HEADLINNEWS.ID – SALATIGA – Wali Kota Salatiga Robby Hernawan bersama Wakil Wali Kota dan jajaran Forum Koordinasi Pimpinan Daerah (Forkopimda) duduk lesehan bersama mahasiswa saat menerima penyampaian aspirasi di depan Kantor DPRD Kota Salatiga, Selasa (17/6/2026). Dialog tersebut berlangsung terbuka tanpa pembatas antara pemerintah daerah dan peserta aksi.
Aksi penyampaian aspirasi mahasiswa itu membahas sejumlah isu nasional dan persoalan lokal yang menjadi perhatian masyarakat. Pemerintah Kota Salatiga menerima masukan tersebut dan menyatakan akan menindaklanjuti sesuai kewenangan daerah maupun melalui koordinasi dengan pemerintah pusat.
Robby Hernawan mengatakan kehadirannya bersama jajaran Forkopimda bertujuan mendengar langsung aspirasi mahasiswa.
“Kami hadir di sini untuk mendengarkan secara langsung, apa yang menjadi keresahan dan harapan adik-adik mahasiswa. Aspirasi yang disampaikan hari ini adalah bagian penting dari proses demokrasi,” ujar Robby Hernawan dalam dialog tersebut.
Menurut Robby, Pemerintah Kota Salatiga akan menjaga komunikasi terbuka dengan masyarakat, termasuk kelompok mahasiswa. Ia menyebut perkembangan tindak lanjut aspirasi akan disampaikan melalui kanal resmi Pemerintah Kota Salatiga dan DPRD Kota Salatiga.
“Kami akan mempublikasikan secara berkala, tindak lanjut dari berbagai aspirasi masyarakat melalui kanal resmi Pemerintah Kota Salatiga maupun DPRD Kota Salatiga. Ini merupakan bentuk transparansi dan akuntabilitas kami kepada masyarakat,” kata Robby.

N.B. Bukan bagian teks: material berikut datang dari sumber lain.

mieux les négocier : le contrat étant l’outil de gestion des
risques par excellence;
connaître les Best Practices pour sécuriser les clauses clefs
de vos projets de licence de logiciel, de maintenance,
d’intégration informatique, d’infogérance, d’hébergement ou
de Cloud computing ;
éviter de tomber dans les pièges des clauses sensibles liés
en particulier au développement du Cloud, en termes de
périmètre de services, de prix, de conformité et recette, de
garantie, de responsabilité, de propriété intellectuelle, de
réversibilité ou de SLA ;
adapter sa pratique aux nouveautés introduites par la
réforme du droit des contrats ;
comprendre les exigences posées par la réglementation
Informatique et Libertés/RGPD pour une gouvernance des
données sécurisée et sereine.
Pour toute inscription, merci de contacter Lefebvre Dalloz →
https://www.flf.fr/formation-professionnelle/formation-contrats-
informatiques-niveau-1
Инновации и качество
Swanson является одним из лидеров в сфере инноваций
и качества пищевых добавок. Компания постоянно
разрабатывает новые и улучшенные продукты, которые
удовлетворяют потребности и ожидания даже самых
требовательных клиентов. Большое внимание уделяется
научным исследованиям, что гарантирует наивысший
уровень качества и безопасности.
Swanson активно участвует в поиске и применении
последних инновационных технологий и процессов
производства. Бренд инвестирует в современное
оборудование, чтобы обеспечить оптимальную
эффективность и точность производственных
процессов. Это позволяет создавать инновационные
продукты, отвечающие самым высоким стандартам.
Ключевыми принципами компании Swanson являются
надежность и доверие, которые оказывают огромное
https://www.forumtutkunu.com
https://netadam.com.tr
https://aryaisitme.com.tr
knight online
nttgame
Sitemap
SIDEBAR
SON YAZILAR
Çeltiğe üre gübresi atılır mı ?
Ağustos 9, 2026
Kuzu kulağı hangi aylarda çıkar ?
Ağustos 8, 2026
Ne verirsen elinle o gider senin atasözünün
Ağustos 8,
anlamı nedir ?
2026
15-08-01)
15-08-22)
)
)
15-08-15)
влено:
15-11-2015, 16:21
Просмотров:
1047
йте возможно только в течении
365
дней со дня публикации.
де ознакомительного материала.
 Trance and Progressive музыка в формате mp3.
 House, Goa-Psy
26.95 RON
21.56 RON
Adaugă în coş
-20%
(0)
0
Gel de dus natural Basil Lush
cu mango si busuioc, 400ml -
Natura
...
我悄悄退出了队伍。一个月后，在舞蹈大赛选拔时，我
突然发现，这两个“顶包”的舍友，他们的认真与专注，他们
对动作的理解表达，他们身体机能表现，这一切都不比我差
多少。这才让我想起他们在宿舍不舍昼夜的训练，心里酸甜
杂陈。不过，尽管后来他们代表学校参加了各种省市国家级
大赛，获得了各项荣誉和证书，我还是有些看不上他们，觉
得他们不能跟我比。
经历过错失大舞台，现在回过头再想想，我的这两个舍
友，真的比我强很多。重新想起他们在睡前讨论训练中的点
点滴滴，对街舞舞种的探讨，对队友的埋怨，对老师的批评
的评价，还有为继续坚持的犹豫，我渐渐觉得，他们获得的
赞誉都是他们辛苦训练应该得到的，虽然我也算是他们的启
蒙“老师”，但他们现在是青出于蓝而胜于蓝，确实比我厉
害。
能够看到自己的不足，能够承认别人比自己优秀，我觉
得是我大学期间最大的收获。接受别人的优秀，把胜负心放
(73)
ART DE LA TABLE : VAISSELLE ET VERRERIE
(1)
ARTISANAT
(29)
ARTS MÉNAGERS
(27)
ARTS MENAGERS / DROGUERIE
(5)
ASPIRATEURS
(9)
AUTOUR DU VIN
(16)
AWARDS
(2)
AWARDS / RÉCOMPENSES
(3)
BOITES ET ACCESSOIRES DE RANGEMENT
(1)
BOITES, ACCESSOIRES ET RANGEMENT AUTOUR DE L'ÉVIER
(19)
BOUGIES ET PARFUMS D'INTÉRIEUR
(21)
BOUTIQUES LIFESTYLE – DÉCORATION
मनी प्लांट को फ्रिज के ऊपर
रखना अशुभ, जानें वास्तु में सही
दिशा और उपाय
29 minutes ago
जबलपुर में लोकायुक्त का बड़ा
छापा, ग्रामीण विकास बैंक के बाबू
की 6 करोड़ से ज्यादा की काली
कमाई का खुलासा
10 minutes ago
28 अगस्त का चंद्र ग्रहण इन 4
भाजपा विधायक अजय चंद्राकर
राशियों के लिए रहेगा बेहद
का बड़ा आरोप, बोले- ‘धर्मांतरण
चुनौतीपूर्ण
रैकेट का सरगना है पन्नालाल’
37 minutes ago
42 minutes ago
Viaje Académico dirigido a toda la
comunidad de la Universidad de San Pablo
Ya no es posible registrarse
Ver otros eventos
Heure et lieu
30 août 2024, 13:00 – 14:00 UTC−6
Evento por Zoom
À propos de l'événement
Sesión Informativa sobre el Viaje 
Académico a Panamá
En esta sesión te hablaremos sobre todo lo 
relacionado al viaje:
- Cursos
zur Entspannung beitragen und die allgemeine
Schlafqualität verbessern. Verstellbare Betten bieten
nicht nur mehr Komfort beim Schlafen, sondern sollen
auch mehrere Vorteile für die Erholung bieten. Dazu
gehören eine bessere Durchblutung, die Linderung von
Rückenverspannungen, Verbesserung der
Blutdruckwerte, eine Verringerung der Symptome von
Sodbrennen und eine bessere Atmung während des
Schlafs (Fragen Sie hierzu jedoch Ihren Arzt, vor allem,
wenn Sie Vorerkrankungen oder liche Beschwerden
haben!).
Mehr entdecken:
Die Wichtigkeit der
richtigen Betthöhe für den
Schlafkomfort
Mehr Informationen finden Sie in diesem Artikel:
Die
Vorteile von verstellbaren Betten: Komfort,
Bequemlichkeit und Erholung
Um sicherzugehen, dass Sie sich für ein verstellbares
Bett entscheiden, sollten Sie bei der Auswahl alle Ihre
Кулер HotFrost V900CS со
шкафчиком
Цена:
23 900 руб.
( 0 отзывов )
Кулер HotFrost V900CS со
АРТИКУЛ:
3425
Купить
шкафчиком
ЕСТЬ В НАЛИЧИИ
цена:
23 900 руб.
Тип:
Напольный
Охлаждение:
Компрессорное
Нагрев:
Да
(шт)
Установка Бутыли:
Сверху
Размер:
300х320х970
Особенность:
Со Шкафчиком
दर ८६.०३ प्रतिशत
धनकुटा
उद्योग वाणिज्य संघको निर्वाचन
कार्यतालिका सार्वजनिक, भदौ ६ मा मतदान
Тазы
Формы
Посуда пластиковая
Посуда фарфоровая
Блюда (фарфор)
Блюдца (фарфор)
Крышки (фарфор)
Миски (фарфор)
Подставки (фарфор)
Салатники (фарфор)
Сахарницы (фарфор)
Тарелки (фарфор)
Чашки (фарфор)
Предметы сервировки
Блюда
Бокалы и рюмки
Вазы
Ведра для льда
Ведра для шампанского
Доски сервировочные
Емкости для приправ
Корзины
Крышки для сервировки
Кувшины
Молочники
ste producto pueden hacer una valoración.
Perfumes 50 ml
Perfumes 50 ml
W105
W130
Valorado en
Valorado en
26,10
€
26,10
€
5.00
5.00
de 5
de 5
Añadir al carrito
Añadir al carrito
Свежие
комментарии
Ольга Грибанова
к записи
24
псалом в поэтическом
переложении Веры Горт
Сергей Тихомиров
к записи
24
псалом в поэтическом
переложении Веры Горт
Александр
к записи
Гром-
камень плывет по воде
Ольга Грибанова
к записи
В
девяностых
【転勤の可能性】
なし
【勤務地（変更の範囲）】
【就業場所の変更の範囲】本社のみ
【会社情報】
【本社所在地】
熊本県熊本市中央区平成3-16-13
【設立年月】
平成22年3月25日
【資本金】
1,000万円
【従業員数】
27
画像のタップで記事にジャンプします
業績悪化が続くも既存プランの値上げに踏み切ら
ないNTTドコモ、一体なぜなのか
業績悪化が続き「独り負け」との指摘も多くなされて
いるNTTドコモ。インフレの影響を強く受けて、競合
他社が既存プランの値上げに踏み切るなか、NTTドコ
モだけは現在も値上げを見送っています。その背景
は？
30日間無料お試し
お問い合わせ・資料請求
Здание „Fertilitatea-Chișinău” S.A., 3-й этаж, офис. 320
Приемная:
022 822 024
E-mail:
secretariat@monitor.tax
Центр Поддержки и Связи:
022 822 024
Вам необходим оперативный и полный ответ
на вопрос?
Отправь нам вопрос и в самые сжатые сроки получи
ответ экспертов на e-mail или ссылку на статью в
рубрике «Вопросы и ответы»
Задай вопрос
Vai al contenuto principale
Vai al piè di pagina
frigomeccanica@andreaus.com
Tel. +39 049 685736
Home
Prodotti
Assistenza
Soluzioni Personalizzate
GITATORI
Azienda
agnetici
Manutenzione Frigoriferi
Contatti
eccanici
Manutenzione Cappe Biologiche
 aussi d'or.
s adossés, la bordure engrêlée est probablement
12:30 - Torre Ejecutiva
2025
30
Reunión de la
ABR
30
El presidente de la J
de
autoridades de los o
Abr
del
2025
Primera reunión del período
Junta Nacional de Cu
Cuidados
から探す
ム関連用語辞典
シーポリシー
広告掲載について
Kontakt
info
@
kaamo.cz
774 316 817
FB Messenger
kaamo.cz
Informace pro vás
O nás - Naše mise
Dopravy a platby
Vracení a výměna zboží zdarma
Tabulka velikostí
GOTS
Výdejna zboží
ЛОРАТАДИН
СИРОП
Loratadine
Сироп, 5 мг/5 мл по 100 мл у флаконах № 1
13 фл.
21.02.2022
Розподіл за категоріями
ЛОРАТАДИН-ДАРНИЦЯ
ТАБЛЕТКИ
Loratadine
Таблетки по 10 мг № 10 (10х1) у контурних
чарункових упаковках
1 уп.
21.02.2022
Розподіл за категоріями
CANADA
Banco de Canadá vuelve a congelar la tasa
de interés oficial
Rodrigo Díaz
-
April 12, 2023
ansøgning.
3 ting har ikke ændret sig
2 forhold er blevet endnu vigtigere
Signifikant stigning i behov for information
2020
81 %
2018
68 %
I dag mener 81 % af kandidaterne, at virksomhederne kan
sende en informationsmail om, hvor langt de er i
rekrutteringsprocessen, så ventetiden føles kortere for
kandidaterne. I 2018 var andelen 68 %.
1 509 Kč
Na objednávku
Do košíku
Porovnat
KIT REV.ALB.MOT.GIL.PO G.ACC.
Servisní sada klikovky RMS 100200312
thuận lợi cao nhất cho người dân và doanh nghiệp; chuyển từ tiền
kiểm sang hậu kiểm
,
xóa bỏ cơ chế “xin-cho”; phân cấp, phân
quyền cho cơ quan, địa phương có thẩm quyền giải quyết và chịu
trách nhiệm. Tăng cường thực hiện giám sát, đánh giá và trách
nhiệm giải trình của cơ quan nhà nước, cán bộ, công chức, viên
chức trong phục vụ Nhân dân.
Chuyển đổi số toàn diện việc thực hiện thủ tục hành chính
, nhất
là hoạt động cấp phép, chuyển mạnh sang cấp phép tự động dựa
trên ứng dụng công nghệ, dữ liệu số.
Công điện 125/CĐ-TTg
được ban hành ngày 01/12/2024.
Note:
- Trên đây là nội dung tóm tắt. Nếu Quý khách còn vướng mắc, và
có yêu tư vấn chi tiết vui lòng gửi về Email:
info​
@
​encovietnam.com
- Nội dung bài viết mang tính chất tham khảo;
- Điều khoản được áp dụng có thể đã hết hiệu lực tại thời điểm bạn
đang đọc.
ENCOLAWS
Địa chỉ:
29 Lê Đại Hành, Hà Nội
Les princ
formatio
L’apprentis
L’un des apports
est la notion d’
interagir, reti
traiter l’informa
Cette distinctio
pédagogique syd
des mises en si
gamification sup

Suasana dialog berjalan kondusif. Mahasiswa menyampaikan kritik, pandangan, dan harapan terkait penyelenggaraan pemerintahan serta pembangunan daerah.
Momen duduk bersama di atas aspal menjadi bagian dari pola komunikasi pemerintah daerah dengan kelompok masyarakat yang menyampaikan aspirasi. Forkopimda Salatiga juga ikut mendengarkan langsung berbagai masukan yang disampaikan peserta aksi.
Pertemuan antara kepala daerah dan mahasiswa menunjukkan perubahan pola komunikasi publik dari pendekatan formal menuju dialog langsung di ruang terbuka. Namun, ukuran keberhasilan komunikasi tersebut akan ditentukan oleh tindak lanjut konkret atas aspirasi yang telah disampaikan.
Pemerintah Kota Salatiga perlu memastikan setiap masukan memiliki mekanisme tindak lanjut yang jelas, termasuk penyampaian perkembangan kepada publik. Transparansi proses setelah dialog menjadi faktor penting agar komunikasi antara pemerintah dan masyarakat tidak berhenti pada momentum pertemuan.